(I preface my remarks by pointing out that the Hum may have acoustic prerequisites stemming from many different possible sources, ranging from mining to pipelines to all sorts of large-scale industrial activity. My best guess is that this is the case in Windsor, Ontario, Canada).
The Hum and the big solar flare that’s hitting us now
My best bet right now is that Hum is rooted in very low frequency radio (electromagnetic radiation) transmissions with frequencies between 3 KHz and 30 KHz. It is theorized that frequencies above 16 KHz in particular may be responsible, or at least a prerequisite in many situations. The biophysical side of the model is available on this blog.
I travelled across the western half of Canada this summer, by plane and by train, and everywhere I went I listened late at night. It was air travel for the trip eastward, which disrupted my perception of the Hum. Just as I was nearing my third day in Winnipeg, we headed East to a cabin on a good-sized lake in northwestern Ontario. On about my second or third day there, the Hum returned, lasting up until lunchtime, and if things were quiet and the doors and windows closed, I could notice it during the afternoon. I retrieved my tone generator and matched the frequency right around 56.5 Hz, which is what I hear at home. (I’ve searched the Hum Database and found some folks in New Zealand who perceive the same thing). Train travel back to Vancouver masked the Hum completely (very high level background train noise and semi-random lateral movements). I have returned home on the Sunshine Coast and of course the Hum is still here, and quite loud right now.
So what about the solar flare? I’ve proposed a mechanism to explain the worldwide Hum. Key to that theory is the role of the Earth’s ionosphere in reflecting and carrying radio signals at VLF frequencies. The ionosphere changes height diurnally, seasonally, and randomly. If the Hum is indeed rooted in ionospheric effects, then a big solar flare should cause some big effects. John Beaman was to my knowledge the first person to note some very interesting correlations between solar activity and the frequency of postings to the Yahoo Hum Sufferers. You can find his materials in that forum.

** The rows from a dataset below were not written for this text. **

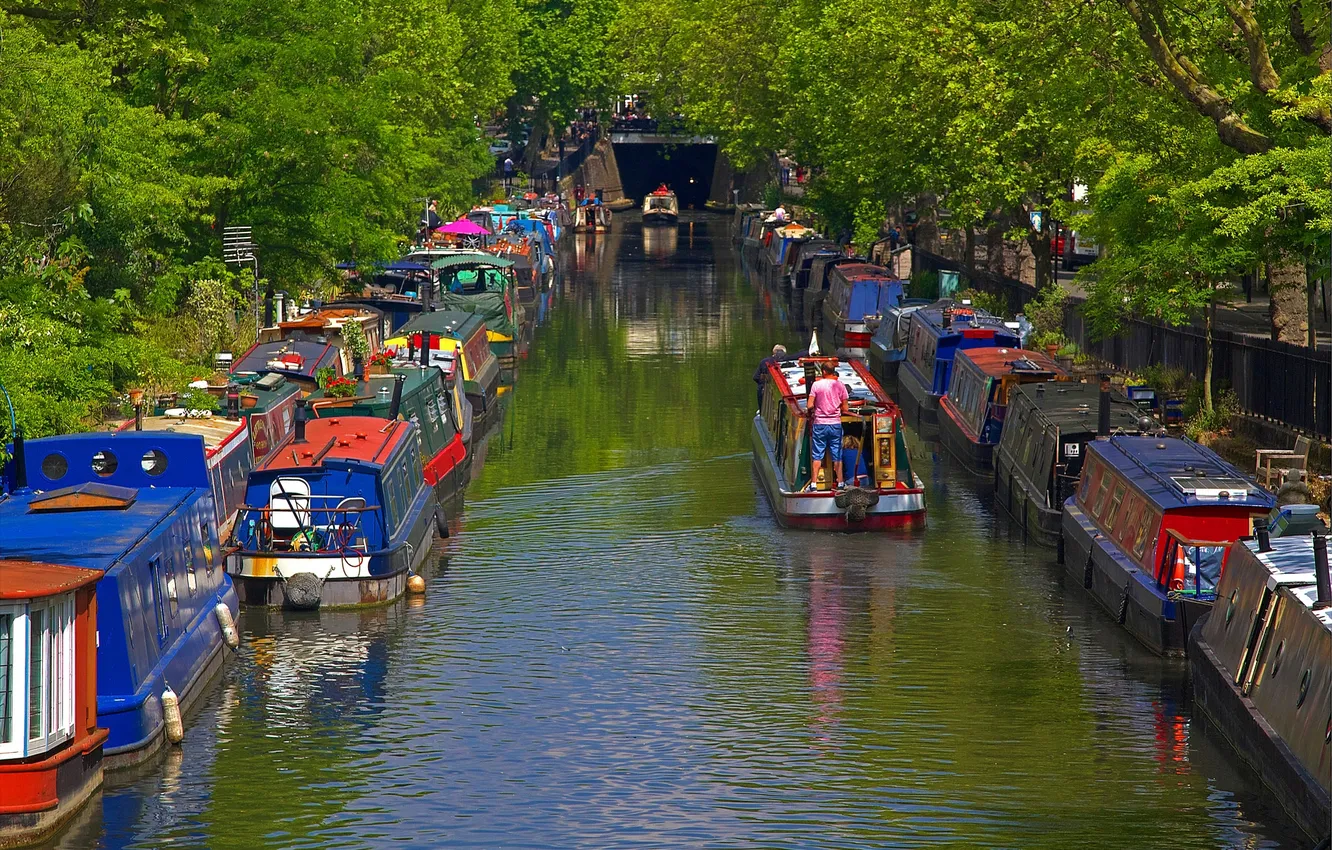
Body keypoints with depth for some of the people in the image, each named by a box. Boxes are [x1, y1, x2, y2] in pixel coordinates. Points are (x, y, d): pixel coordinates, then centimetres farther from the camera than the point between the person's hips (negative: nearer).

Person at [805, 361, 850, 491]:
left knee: (817, 456, 3)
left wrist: (809, 414, 13)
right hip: (836, 423, 1)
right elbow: (845, 408, 1)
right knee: (837, 455, 8)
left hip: (820, 423, -1)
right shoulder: (840, 386, -1)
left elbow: (809, 406, -8)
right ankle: (840, 482, 8)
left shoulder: (817, 385, -6)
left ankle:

My theory predicts that there should be significant changes in the Hum across the planet. The Hum will appear in places, go quiet in others, and will strengthen in some locations. Perhaps the next time a really big flare comes at us, we can get organized enough to document things in real time, which might provide important evidence.
Meantime I’ll watch the reports pouring in to the Hum Database to see if there are spikes in new reports during the present solar episode.